The information age informs us so much that the retail industry cannot survive if they stick with traditional way of selling goods. In his travels, Karim sees the push to personalization through customization (something we noted as one of the Information Edges). He suggested that cheap LEDs be embedded on plane seats with passengers’ names on them. In the same notion, he designed the
Semiramis Hotel Athens (Greece) which features personal LEDs on the floor, just in front of your door. For the LEDs, you could type anything creative from your room’s QWERTY keyboard such as “Do not disturb”, “Please tidy room” or “Sexy & Single… Please Knock”. He tells us to think beyond the given and to allow for human experiences such as “humor” to be inbuned in technology. Such things can positively affect our human behavior.
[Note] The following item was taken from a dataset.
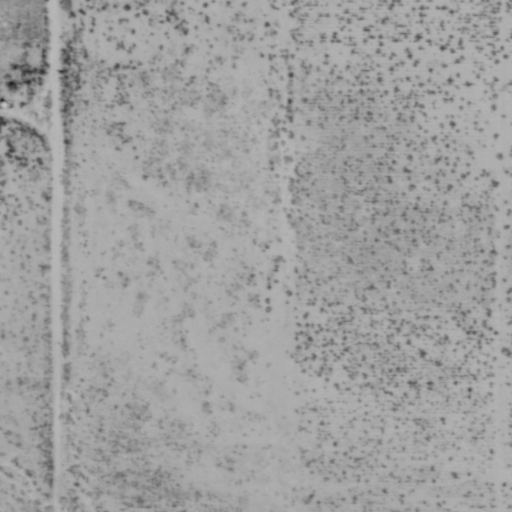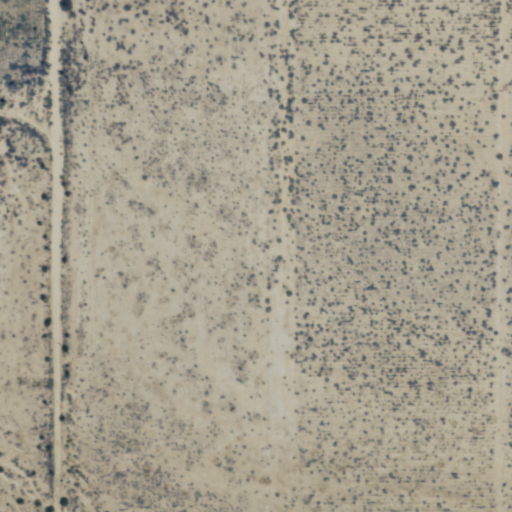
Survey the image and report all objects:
road: (59, 255)
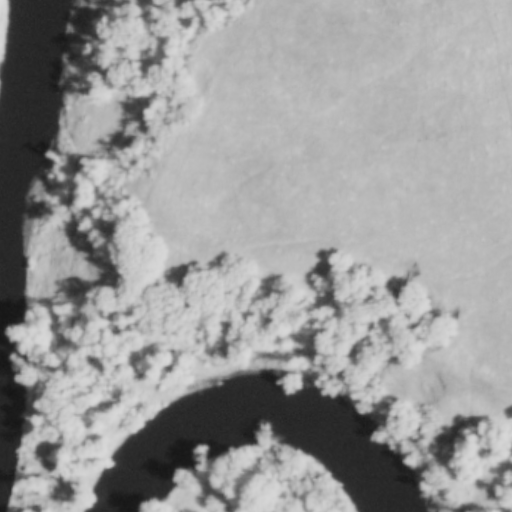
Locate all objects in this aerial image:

In a similar way, we now have personalized fit and design on clothing such as Nike shoes, Levi’s Jeans and so on. Given our new technology, there is nothing to stop the non-serialized production of goods. This allows for variation, which I see as fitting to how no two people are exactly the same. In a more extreme sense, Karim said he saw how kids in tokyo now have a toy that allows them to fabricate their own cars using their home computer. Rapid prototyping is doing for us what desktop publishing did for us versus the printing press. Instead of merely producing two-dimensional works in desktop publishing, we are now able to express our ideas in three-dimensions. This is what Karim terms as Desktop Manufacturing.
In terms of economics and the human condition, this shift towards rapid customizable robotic-based production allows for blue collar workers to move into white collar positions (See Alvin Toffler’s The Third Wave), which is more natural since humans should be doing what they do best, that is to think and behave creatively, rather than to act in a routine mechanized manner.
Such innovation in convergence can manifest in ways beyond objects. Google is an excellent case of fluidity in technology and education. He see the educator’s key role as imbuning passion of the subject in students, and letting technology such as the Internet supplement that role.
To summarize his overall notion of being relevant to our times, Karim said that nothing should be owned. In Japan, building are torn down every 15 years and rebuilt. In Amsterdam, you can ride a bike and leave it somewhere for someone else to ride elsewhere (known as city bicycles). In American, 50% of people no longer own cars but instead leased them. This idea that nothing is forever should be reflected in how everything is temporary.